▶ Task objective:
In the records that follow, the lines from the one containing "left elbow: (340, 430)" to the one containing "right hip: (579, 311)", inclusive, are to be given again exactly.

▶ Source records:
::::
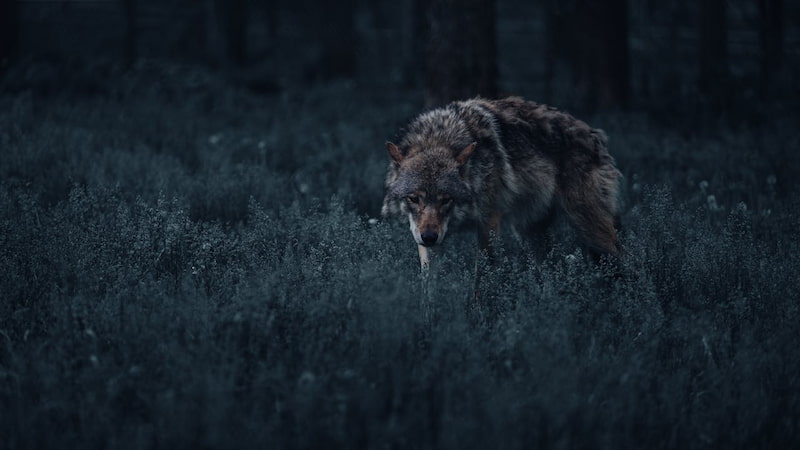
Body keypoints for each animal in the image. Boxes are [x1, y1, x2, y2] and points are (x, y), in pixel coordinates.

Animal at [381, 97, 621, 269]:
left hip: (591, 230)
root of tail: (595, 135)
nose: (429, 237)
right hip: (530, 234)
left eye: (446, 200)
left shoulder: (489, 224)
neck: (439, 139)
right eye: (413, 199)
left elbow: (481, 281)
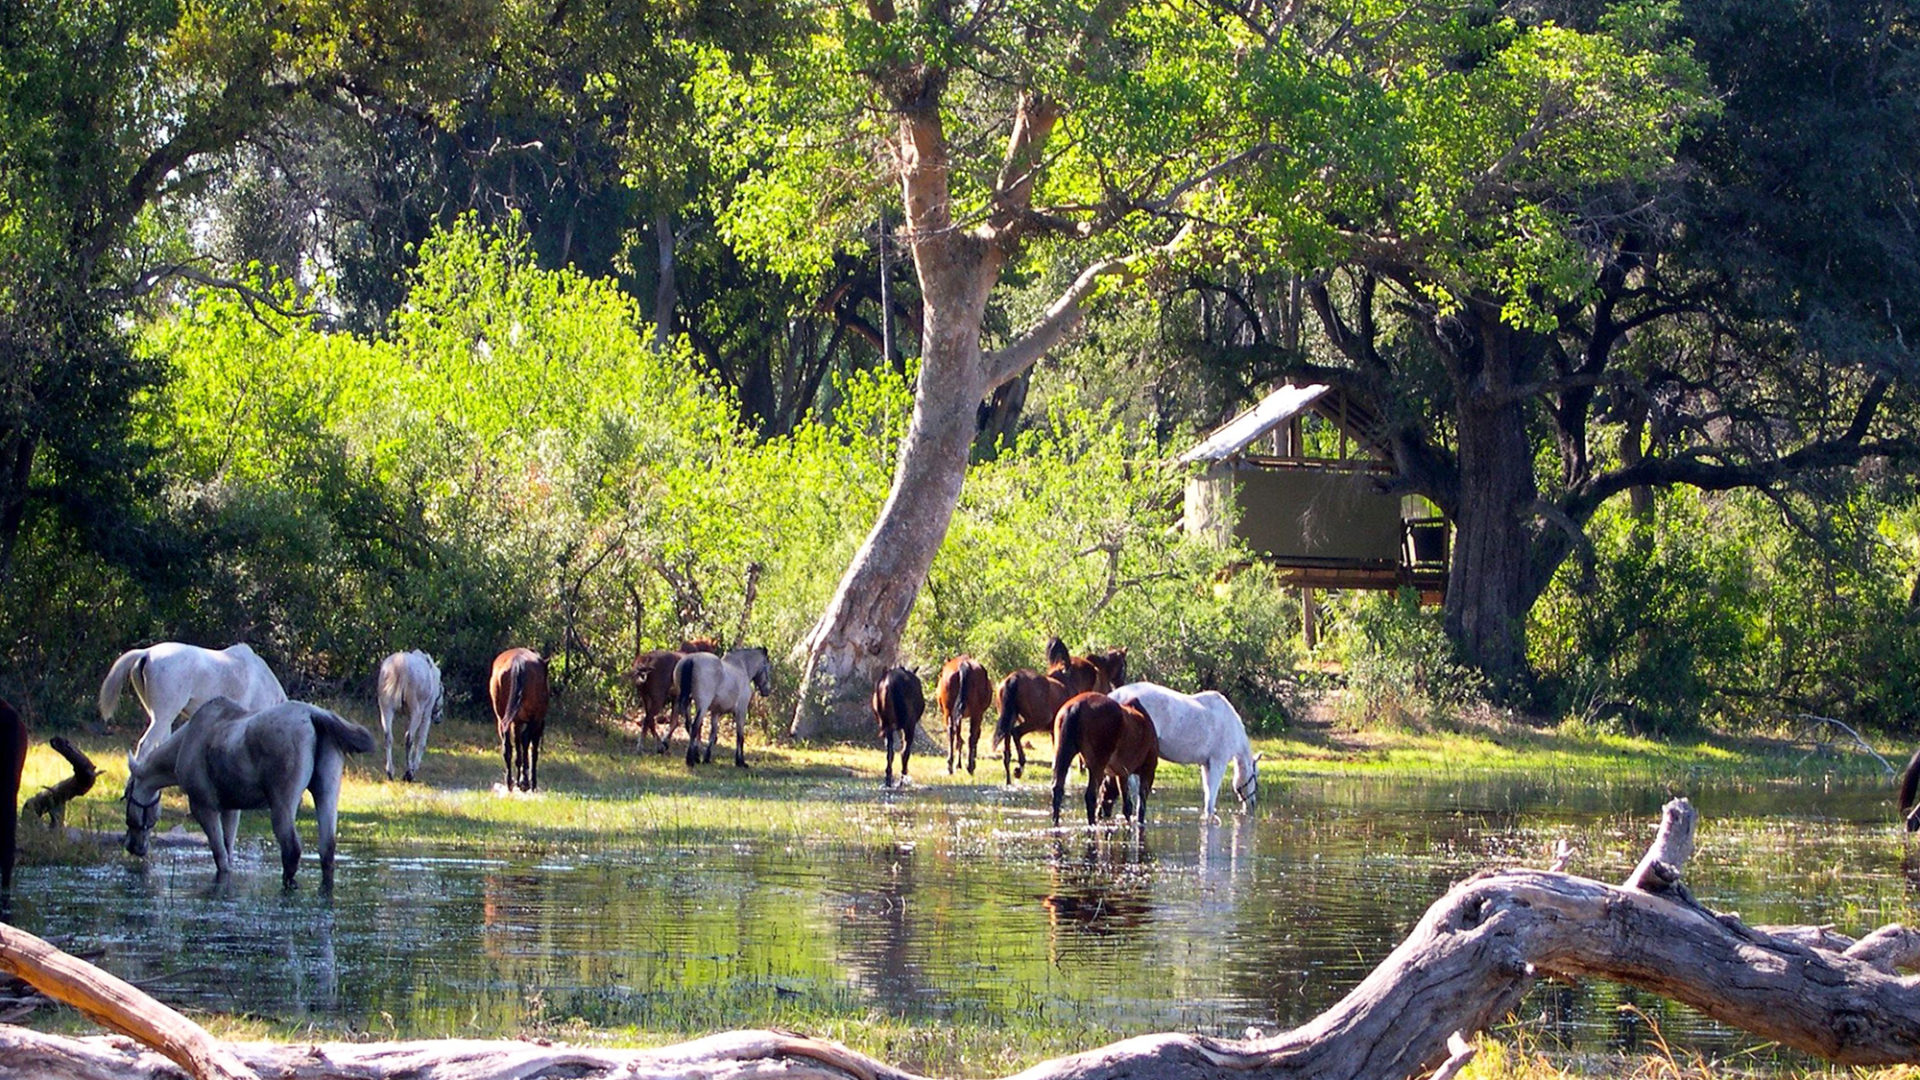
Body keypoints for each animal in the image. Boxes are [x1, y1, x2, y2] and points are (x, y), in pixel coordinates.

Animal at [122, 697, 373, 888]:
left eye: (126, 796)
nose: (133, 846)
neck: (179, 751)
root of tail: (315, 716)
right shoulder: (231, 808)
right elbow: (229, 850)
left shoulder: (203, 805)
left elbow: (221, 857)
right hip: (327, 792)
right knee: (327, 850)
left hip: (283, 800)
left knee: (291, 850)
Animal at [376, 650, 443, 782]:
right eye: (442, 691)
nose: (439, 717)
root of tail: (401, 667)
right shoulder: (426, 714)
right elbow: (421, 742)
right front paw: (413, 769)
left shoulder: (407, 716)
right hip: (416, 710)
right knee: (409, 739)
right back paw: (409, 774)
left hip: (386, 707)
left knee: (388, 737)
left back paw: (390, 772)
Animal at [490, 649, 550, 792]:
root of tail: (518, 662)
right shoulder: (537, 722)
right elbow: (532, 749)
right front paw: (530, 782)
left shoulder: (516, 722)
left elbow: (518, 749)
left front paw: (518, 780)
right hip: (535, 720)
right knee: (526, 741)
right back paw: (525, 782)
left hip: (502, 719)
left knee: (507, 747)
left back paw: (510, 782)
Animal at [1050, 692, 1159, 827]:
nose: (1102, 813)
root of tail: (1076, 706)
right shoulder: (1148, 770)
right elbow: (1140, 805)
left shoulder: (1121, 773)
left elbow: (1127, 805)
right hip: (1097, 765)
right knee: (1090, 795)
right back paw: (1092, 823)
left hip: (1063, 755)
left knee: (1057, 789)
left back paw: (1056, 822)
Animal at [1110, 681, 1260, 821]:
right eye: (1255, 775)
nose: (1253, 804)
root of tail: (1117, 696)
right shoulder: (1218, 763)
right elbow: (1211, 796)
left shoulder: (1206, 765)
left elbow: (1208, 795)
::::
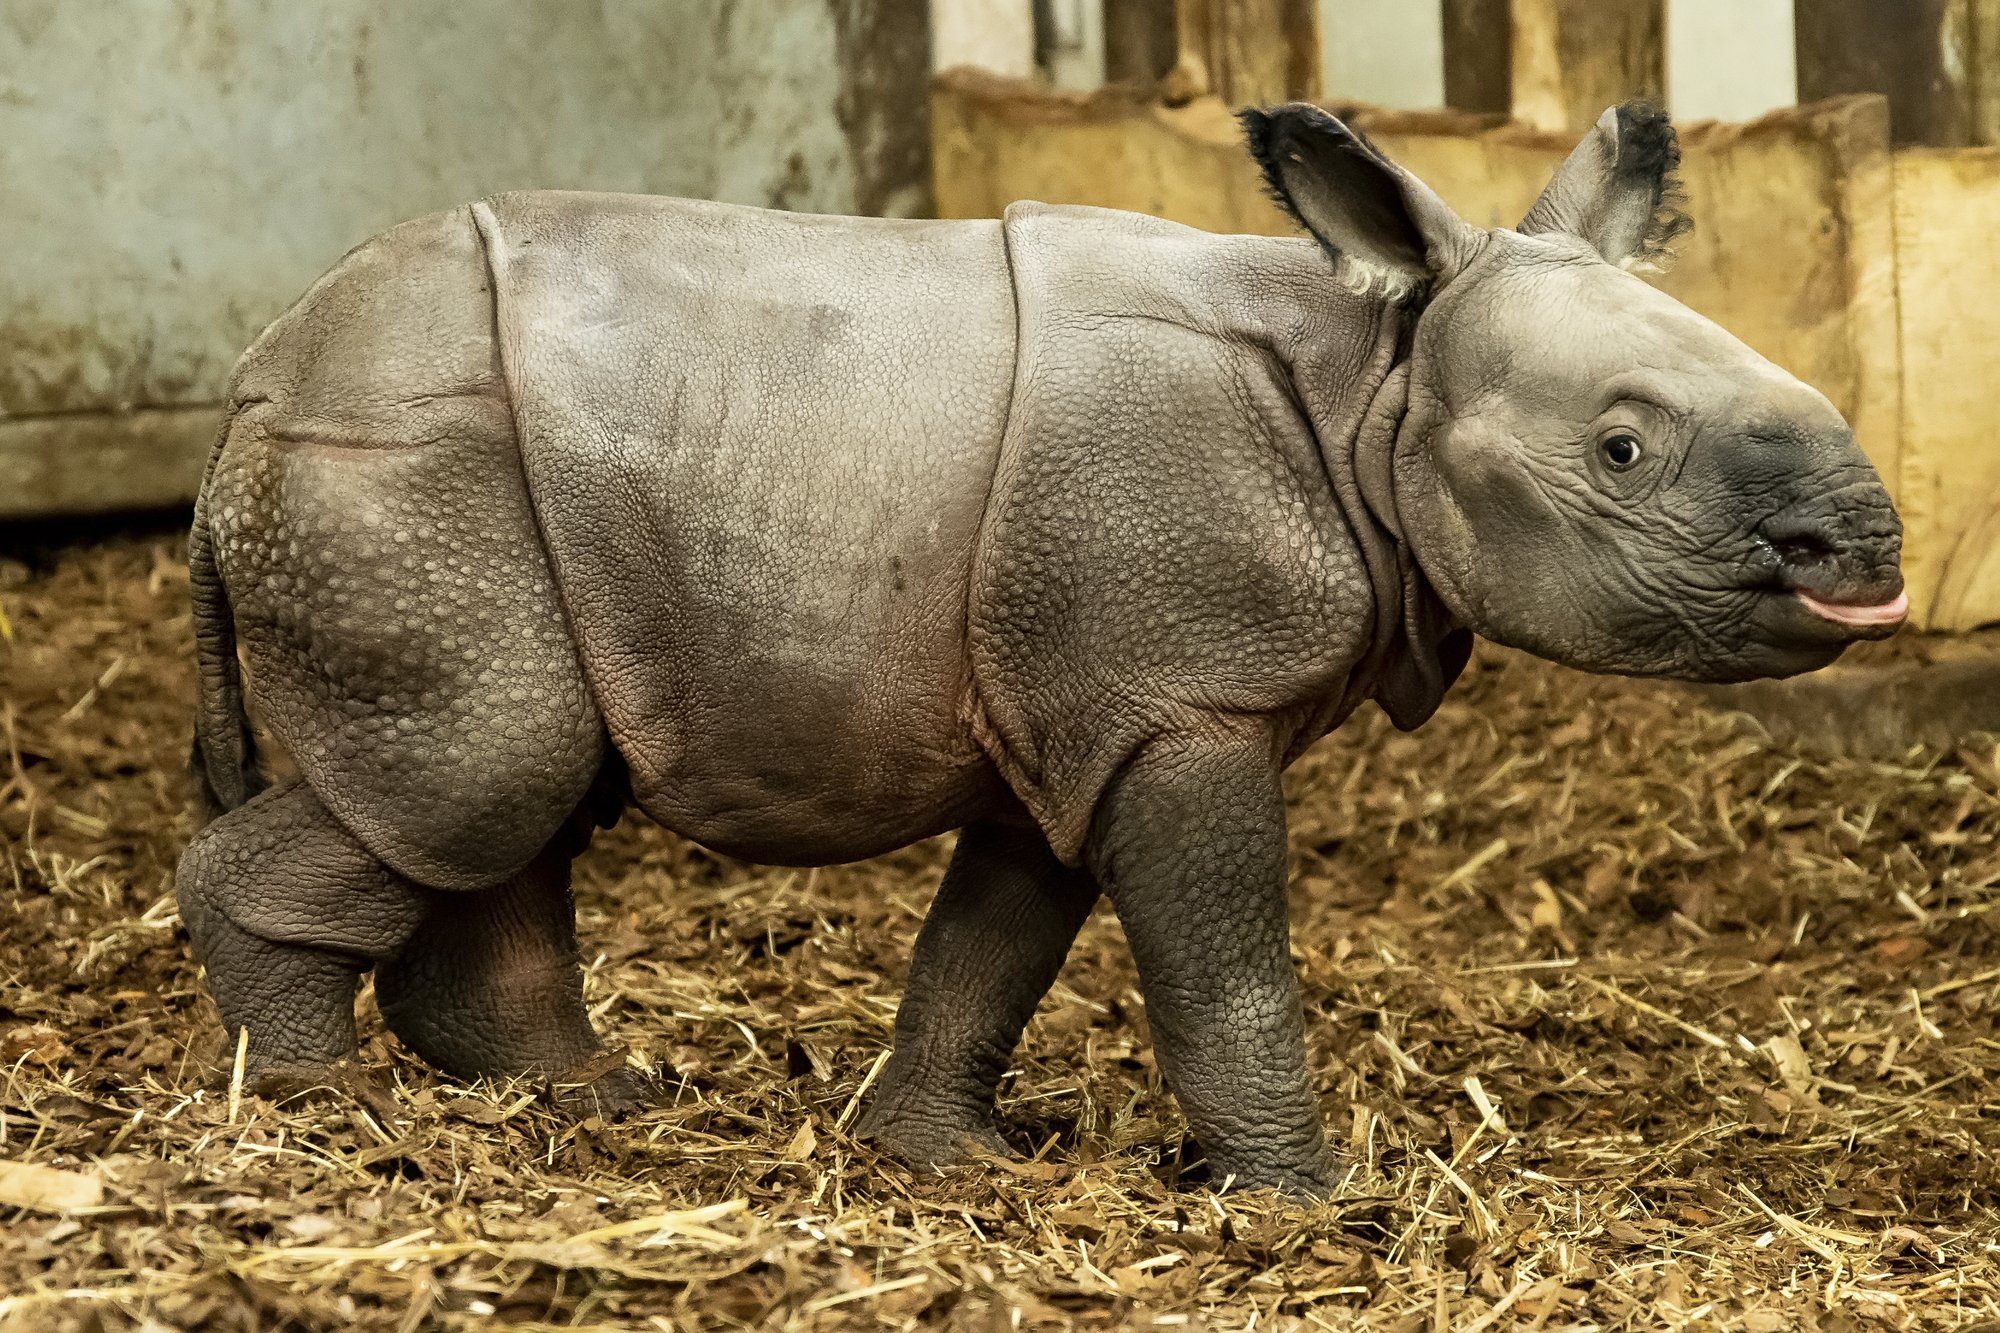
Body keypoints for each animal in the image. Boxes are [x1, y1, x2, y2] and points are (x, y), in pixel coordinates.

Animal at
::::
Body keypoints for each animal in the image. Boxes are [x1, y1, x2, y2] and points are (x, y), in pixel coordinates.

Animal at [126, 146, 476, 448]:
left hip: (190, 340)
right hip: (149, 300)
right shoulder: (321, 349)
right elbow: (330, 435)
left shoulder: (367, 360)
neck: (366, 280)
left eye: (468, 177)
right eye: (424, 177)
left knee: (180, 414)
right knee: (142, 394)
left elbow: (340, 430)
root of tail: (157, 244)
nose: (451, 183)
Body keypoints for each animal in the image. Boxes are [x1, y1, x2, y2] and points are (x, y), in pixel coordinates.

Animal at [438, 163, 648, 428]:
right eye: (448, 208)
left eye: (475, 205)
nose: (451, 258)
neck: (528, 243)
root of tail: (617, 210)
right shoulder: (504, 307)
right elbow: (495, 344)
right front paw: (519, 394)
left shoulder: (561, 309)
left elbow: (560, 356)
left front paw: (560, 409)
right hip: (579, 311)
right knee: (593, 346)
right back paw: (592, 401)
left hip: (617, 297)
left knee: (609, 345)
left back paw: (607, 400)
::::
▶ Your solution:
left elbow: (340, 430)
root of tail: (157, 244)
nose: (451, 183)
Body keypoints for each animal in the image. Boxes are [x1, y1, x2, y2] and points are (x, y), in pixel coordinates.

Animal at [438, 163, 648, 428]:
right eye: (448, 208)
left eye: (475, 205)
nose: (451, 258)
neck: (528, 243)
root of tail: (617, 210)
right shoulder: (504, 307)
right elbow: (495, 344)
right front paw: (519, 394)
left shoulder: (561, 309)
left elbow: (560, 356)
left front paw: (560, 409)
right hip: (579, 311)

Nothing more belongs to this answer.